[Collected data]
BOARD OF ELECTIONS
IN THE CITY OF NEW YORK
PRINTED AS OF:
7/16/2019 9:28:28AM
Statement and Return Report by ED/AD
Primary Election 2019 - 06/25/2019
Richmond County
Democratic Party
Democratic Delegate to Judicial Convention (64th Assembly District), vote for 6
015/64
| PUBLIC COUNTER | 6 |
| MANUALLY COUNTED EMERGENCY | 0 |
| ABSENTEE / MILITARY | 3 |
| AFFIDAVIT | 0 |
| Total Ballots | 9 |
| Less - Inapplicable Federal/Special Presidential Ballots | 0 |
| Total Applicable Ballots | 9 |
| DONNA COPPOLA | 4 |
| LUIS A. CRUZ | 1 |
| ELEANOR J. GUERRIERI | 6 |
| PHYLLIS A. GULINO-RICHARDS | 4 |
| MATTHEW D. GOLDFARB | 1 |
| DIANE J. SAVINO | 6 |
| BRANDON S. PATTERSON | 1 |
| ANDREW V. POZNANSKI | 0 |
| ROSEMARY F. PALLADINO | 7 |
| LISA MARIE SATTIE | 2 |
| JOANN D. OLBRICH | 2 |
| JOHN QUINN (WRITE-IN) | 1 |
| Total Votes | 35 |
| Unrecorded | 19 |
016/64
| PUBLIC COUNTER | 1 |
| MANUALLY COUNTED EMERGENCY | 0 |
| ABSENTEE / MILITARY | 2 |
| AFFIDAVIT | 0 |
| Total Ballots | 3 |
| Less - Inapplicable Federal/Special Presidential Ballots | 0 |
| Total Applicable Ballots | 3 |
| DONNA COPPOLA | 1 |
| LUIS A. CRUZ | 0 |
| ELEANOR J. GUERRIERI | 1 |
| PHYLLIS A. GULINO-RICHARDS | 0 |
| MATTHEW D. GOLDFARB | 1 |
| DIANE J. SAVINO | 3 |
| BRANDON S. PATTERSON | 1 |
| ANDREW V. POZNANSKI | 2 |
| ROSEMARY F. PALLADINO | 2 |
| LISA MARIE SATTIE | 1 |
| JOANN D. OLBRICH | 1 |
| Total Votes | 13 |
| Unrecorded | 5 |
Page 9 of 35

## Task statement
Set down the data in full, word for word.

## Exercise response
BOARD OF ELECTIONS
IN THE CITY OF NEW YORK
PRINTED AS OF:
7/16/2019 9:28:28AM
Statement and Return Report by ED/AD
Primary Election 2019 - 06/25/2019
Richmond County
Democratic Party
Democratic Delegate to Judicial Convention (64th Assembly District), vote for 6
015/64
| PUBLIC COUNTER | 6 |
| MANUALLY COUNTED EMERGENCY | 0 |
| ABSENTEE / MILITARY | 3 |
| AFFIDAVIT | 0 |
| Total Ballots | 9 |
| Less - Inapplicable Federal/Special Presidential Ballots | 0 |
| Total Applicable Ballots | 9 |
| DONNA COPPOLA | 4 |
| LUIS A. CRUZ | 1 |
| ELEANOR J. GUERRIERI | 6 |
| PHYLLIS A. GULINO-RICHARDS | 4 |
| MATTHEW D. GOLDFARB | 1 |
| DIANE J. SAVINO | 6 |
| BRANDON S. PATTERSON | 1 |
| ANDREW V. POZNANSKI | 0 |
| ROSEMARY F. PALLADINO | 7 |
| LISA MARIE SATTIE | 2 |
| JOANN D. OLBRICH | 2 |
| JOHN QUINN (WRITE-IN) | 1 |
| Total Votes | 35 |
| Unrecorded | 19 |
016/64
| PUBLIC COUNTER | 1 |
| MANUALLY COUNTED EMERGENCY | 0 |
| ABSENTEE / MILITARY | 2 |
| AFFIDAVIT | 0 |
| Total Ballots | 3 |
| Less - Inapplicable Federal/Special Presidential Ballots | 0 |
| Total Applicable Ballots | 3 |
| DONNA COPPOLA | 1 |
| LUIS A. CRUZ | 0 |
| ELEANOR J. GUERRIERI | 1 |
| PHYLLIS A. GULINO-RICHARDS | 0 |
| MATTHEW D. GOLDFARB | 1 |
| DIANE J. SAVINO | 3 |
| BRANDON S. PATTERSON | 1 |
| ANDREW V. POZNANSKI | 2 |
| ROSEMARY F. PALLADINO | 2 |
| LISA MARIE SATTIE | 1 |
| JOANN D. OLBRICH | 1 |
| Total Votes | 13 |
| Unrecorded | 5 |
Page 9 of 35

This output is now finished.